Изменить размер шрифта - +
Юргену тогда восемь лет было, понимать-то он мало что понимал, но картинки в памяти остались. Тем более что все это сложилось с долгожданным приездом отца. Старики долго пытали его о столичной придумке, даже ругались, да так, что на краю деревни слышно было, но потом успокоились и все разом в колхоз записались. Лошадей и коров в колхозное стадо отдали, даже и гусей. За гусей в доме отвечал Юрген, ему бы расстроиться, а он обрадовался. Не тому, что одной заботой меньше стало, а совсем наоборот. Раньше-то каждый за своими присматривал, а теперь он с приятелями всеми колхозными гусями командовал. То-то он был горд! Да и мужчины в деревне быстро оценили выгоду коллективного труда, а еще более — высокую производительность двух тракторов, которые им выделили как самому передовому колхозу в районе. Но все знали, что на самом деле это Вольф-старший замолвил, где надо, словечко за родную деревню, и за отсутствием отца изливали благодарность на Юргена.

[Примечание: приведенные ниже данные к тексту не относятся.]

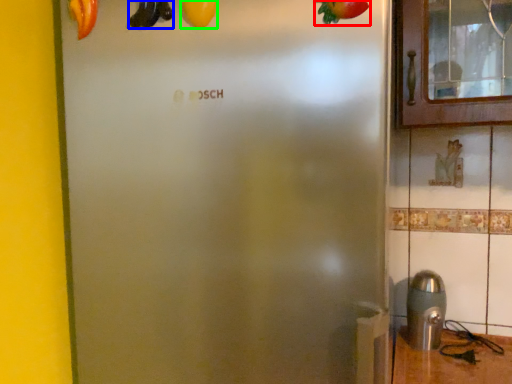
Question: Based on their relative distances, which object is farther from fruit (highlighted by a red box)? Choose from banana (highlighted by a blue box) and fruit (highlighted by a green box).

Choices:
 (A) banana
 (B) fruit

Answer: (A)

В деревне не было ни кулаков-мироедов, ни голытьбы. Так, впрочем, были устроены все немецкие деревни, все работали приблизительно одинаково и жили, соответственно, так же, не сильно отличаясь от некоего среднего уровня. А в колхозе даже эти различия быстро нивелировались. Вот Гофманы, соседи Вольфов, жили, туго затянув пояса, все же восемь детей, мал мала меньше. Так им колхоз дал лес на пристройку для дома, железо для крыши и краску, чтобы эту крышу покрасить. Счастливые лица Генриха и Фридриха Гофманов, закадычных приятелей Юргена, были последней яркой картинкой его советского детства.

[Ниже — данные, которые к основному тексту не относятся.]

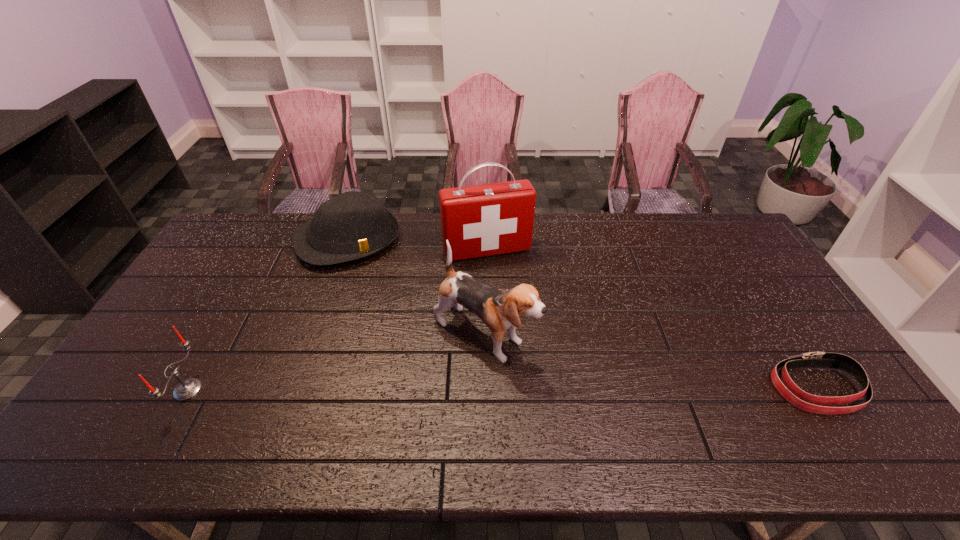
Find the location of a particular element. The width and height of the screenshot is (960, 540). free point located 0.080m on the front face of the first-aid kit is located at coordinates (503, 279).

The height and width of the screenshot is (540, 960). In order to click on vacant space located on the front face of the first-aid kit in this screenshot , I will do `click(525, 338)`.

Image resolution: width=960 pixels, height=540 pixels. Identify the location of free region located on the front face of the first-aid kit. (510, 296).

Find the location of a particular element. The height and width of the screenshot is (540, 960). vacant space located 0.200m on the front-facing side of the fourth object from right to left is located at coordinates (387, 306).

This screenshot has width=960, height=540. What are the coordinates of `free space located on the front-facing side of the fourth object from right to left` in the screenshot? It's located at (397, 325).

The width and height of the screenshot is (960, 540). Find the location of `free space located 0.060m on the front-facing side of the fourth object from right to left`. free space located 0.060m on the front-facing side of the fourth object from right to left is located at coordinates (372, 279).

The image size is (960, 540). I want to click on vacant position located at the face of the puppy, so click(x=576, y=383).

Identify the location of free space located at the face of the puppy. (597, 395).

Image resolution: width=960 pixels, height=540 pixels. Find the location of `vacant space located at the face of the puppy`. vacant space located at the face of the puppy is located at coordinates (560, 373).

Where is `the first-aid kit located in the far edge section of the desktop`? Image resolution: width=960 pixels, height=540 pixels. the first-aid kit located in the far edge section of the desktop is located at coordinates (483, 220).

Потому что потом все в его жизни переменилось. Почему, зачем — он так и не понял до сих пор. Ему минуло одиннадцать, когда они с матерью уехали из родной деревни. Быстро собрались — и уехали. Сестра, незадолго до этого вышедшая замуж, растерянная, заплаканная, прощалась с ними так, как будто они расставались навсегда. А с братом, учившимся в танковом училище, Юрген вообще больше никогда не виделся. Они приехали в Москву и через несколько дней двинулись дальше. Никаких деталей этого путешествия в памяти не осталось — впечатлений он наелся до отвала еще на первой стадии. Он был подавлен скоропалительным отъездом, обескуражен быстро сменяющимися станциями и городами, растерян от скопища незнакомых людей вокруг и пуще всего боялся потеряться. Он ни на шаг не отходил от матери и даже в поезде все время сидел с ней рядом, уткнувшись лицом в ее жакетку.

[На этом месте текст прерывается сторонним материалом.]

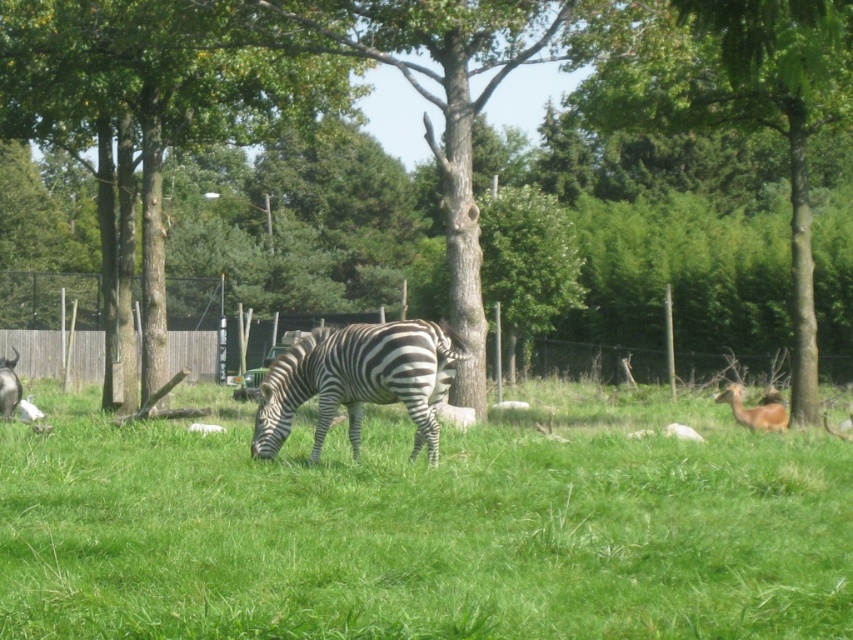
You are a photographer trying to capture a clear shot of the black and white striped zebra at center. Since you are standing on the green grassy at center, will the zebra be visible above the grass?

The green grassy at center is shorter than the black and white striped zebra at center, so yes, the zebra will be visible above the grass.

You are standing at the point labeled as point (x=424, y=528) in the image. Looking around, you see the green grassy area at center and the zebra grazing. Which direction should you walk to reach the zebra?

The point labeled point (x=424, y=528) marks the green grassy area at center, so you are already in the center where the green grassy area is located. The zebra is grazing in the foreground, which is likely in front of your current position. Therefore, you should walk forward from point (x=424, y=528) towards the foreground to reach the zebra.

Consider the image. You are a park ranger planning to plant a new tree in the middle of the zoo area. You observe the brown textured tree at center and the green textured tree at center. Which tree should you avoid planting over to ensure proper growth?

You should avoid planting over the green textured tree at center because the brown textured tree at center is already positioned over it, indicating it may be blocking sunlight or nutrients necessary for the new tree to grow properly.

Более или менее пришел в себя он в польском городе Гданьске. Все вокруг было чужим, незнакомым — город, люди, язык, даже отец, который встретил их на вокзале. И сам он предстал каким-то незнакомцем — в больших вокзальных окнах отражался запуганный, угрюмый, смотревший исподлобья мальчик, с ног до головы обряженный в чужую одежду, добротную, но не новую. Все, что напоминало о прежней жизни, было безжалостно выкинуто еще в Москве. Остались только воспоминания. Но и на них отец с матерью наложили жесткую узду: никогда и никому! А то плохо будет, и ему, и им, отцу с матерью. Так он поневоле стал малообщителен и скрытен.

Встреча и жизнь с отцом тоже принесли одни разочарования. Отец был совсем другим, не таким, каким он его помнил. Во время его приездов в деревню он излучал уверенность и силу, много шутил и смеялся в ответ на шутки односельчан, щеголял военной выправкой и военной формой, всегда как новенькой. Здесь же как-то стушевался, ходил чуть сутулясь и в своей простой рабочей одежде с надвинутой на лоб кепкой быстро сливался с толпой. Работал он грузчиком в порту, часто в вечернюю и ночную смены, и поэтому, вероятно, постоянно пребывал в угрюмом, раздраженном настроении. Мать тоже пошла работать, уборщицей в какое-то государственное учреждение.

Юрген оказался предоставленным самому себе. В немецкой школе, куда его отдали через два месяца после приезда, ему было скучно. Все в ней было не так, как у них в деревне. Учителя им не занимались, не проверяли домашние задания, не вызывали к доске, да и он не высовывался, сидел все уроки тихо в дальнем углу.